*** Opening of RECORDS SHOWN ***

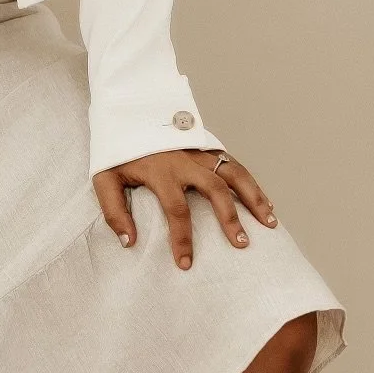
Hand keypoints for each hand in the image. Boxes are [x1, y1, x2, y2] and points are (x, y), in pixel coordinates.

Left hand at [92, 149, 277, 269]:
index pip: (177, 210)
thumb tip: (129, 242)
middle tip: (241, 244)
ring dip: (254, 198)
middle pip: (215, 190)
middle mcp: (186, 161)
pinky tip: (265, 202)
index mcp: (161, 171)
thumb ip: (114, 211)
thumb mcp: (104, 179)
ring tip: (269, 222)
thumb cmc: (117, 149)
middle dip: (230, 219)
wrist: (128, 110)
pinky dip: (252, 184)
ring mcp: (200, 152)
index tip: (186, 263)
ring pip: (234, 174)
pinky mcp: (208, 147)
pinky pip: (235, 165)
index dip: (182, 239)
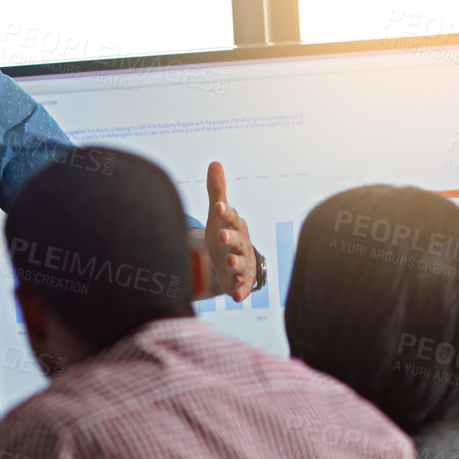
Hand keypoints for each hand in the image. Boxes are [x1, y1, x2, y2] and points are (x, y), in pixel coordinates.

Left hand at [204, 161, 256, 300]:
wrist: (229, 264)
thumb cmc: (223, 235)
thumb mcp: (218, 215)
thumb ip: (217, 192)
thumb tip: (215, 162)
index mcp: (236, 227)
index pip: (232, 218)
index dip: (226, 213)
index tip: (219, 207)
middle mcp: (242, 245)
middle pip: (237, 240)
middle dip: (231, 238)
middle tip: (222, 235)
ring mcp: (242, 264)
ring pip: (241, 263)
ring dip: (235, 262)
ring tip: (228, 262)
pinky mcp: (240, 282)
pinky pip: (243, 287)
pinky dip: (240, 291)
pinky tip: (236, 296)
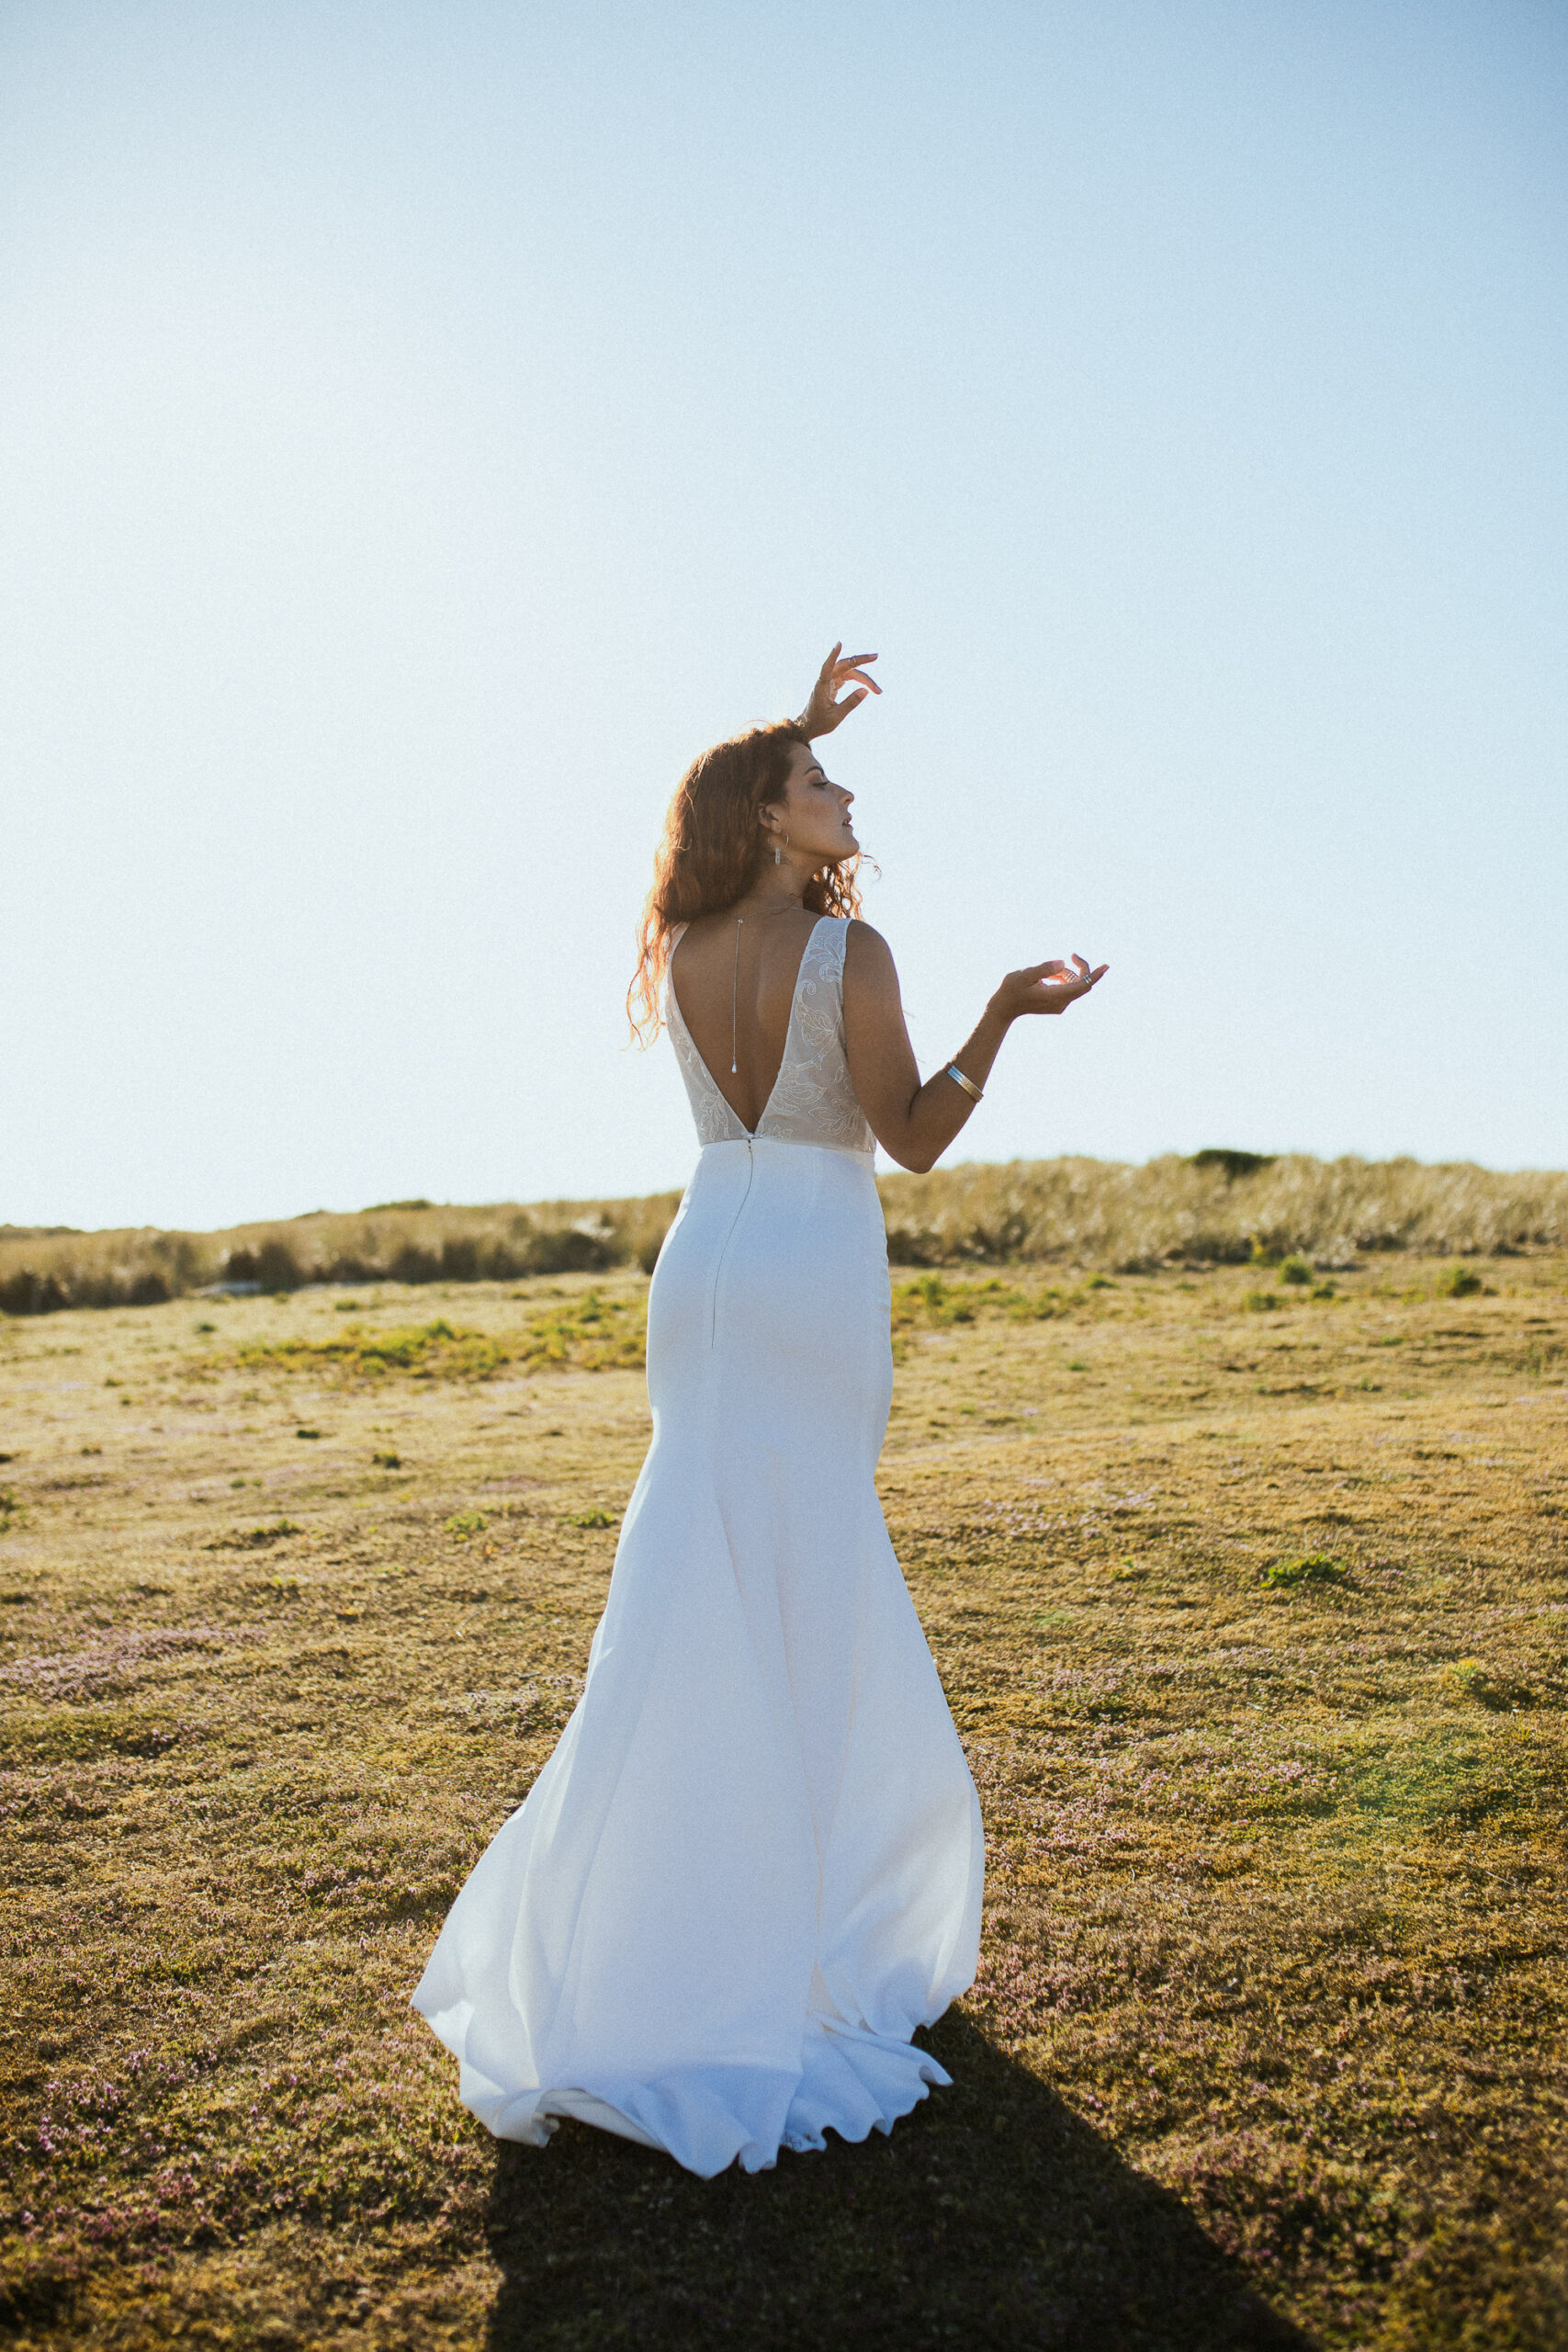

*** Close of RECORDS SHOWN ***

# ASSIGNMENT:
Each line of the data that holds "pinky" should be reported.

# WRITTEN ANSWER:
pinky tip: (265, 202)
pinky dip: (252, 184)
pinky mcp: (208, 147)
pinky pip: (235, 165)
pinky mcp: (240, 282)
pinky pip: (243, 287)
pinky dip: (240, 291)
pinky tip: (236, 296)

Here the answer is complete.